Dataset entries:
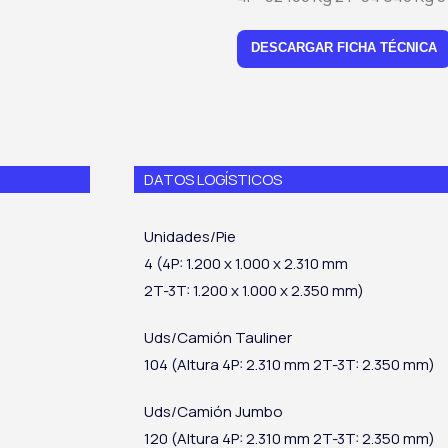
DESCARGAR FICHA TÉCNICA
DATOS LOGÍSTICOS
Unidades/Pie
4 (4P: 1.200 x 1.000 x 2.310 mm
2T-3T: 1.200 x 1.000 x 2.350 mm)
Uds/Camión Tauliner
104 (Altura 4P: 2.310 mm 2T-3T: 2.350 mm)
Uds/Camión Jumbo
120 (Altura 4P: 2.310 mm 2T-3T: 2.350 mm)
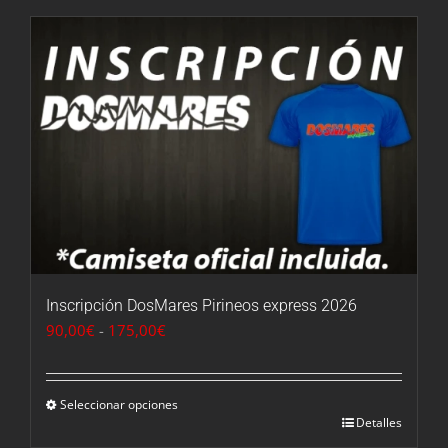
hasta
1.330,00€
Inscripción DosMares Pirineos express 2026
Rango
90,00
€
-
175,00
€
de
precios:
desde
Seleccionar opciones
Detalles
90,00€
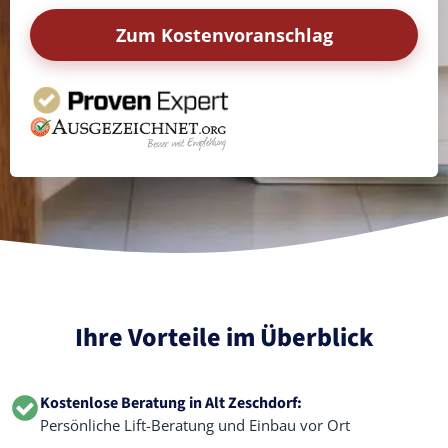
Zum Kostenvoranschlag
Ihre Vorteile im Überblick
Kostenlose Beratung in Alt Zeschdorf:
Persönliche Lift-Beratung und Einbau vor Ort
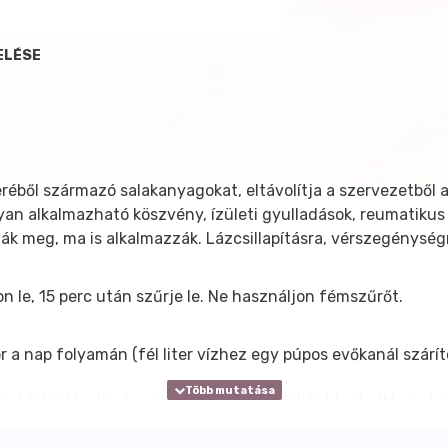
ELÉSE
eréből származó salakanyagokat, eltávolítja a szervezetből 
nyan alkalmazható köszvény, ízületi gyulladások, reumatiku
ák meg, ma is alkalmazzák. Lázcsillapításra, vérszegénységr
on le, 15 perc után szűrje le. Ne használjon fémszűrőt.
ör a nap folyamán (fél liter vízhez egy púpos evőkanál szárí
g bőrkiütésekre használhatják. Lemosóként hajhullás és ko
, a körmöket. Fiatal leveleit pattanásos arc gőzöléséhez hasz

§ **To do**:
Can you quote all of the lines above word for word, leaving out the pictures?

§ **Reply to the task**:
DESCARGAR FICHA TÉCNICA
DATOS LOGÍSTICOS
Unidades/Pie
4 (4P: 1.200 x 1.000 x 2.310 mm
2T-3T: 1.200 x 1.000 x 2.350 mm)
Uds/Camión Tauliner
104 (Altura 4P: 2.310 mm 2T-3T: 2.350 mm)
Uds/Camión Jumbo
120 (Altura 4P: 2.310 mm 2T-3T: 2.350 mm)
hasta
1.330,00€
Inscripción DosMares Pirineos express 2026
Rango
90,00
€
-
175,00
€
de
precios:
desde
Seleccionar opciones
Detalles
90,00€
Zum Kostenvoranschlag
Ihre Vorteile im Überblick
Kostenlose Beratung in Alt Zeschdorf:
Persönliche Lift-Beratung und Einbau vor Ort
ELÉSE
eréből származó salakanyagokat, eltávolítja a szervezetből 
nyan alkalmazható köszvény, ízületi gyulladások, reumatiku
ák meg, ma is alkalmazzák. Lázcsillapításra, vérszegénységr
on le, 15 perc után szűrje le. Ne használjon fémszűrőt.
ör a nap folyamán (fél liter vízhez egy púpos evőkanál szárí
g bőrkiütésekre használhatják. Lemosóként hajhullás és ko
, a körmöket. Fiatal leveleit pattanásos arc gőzöléséhez hasz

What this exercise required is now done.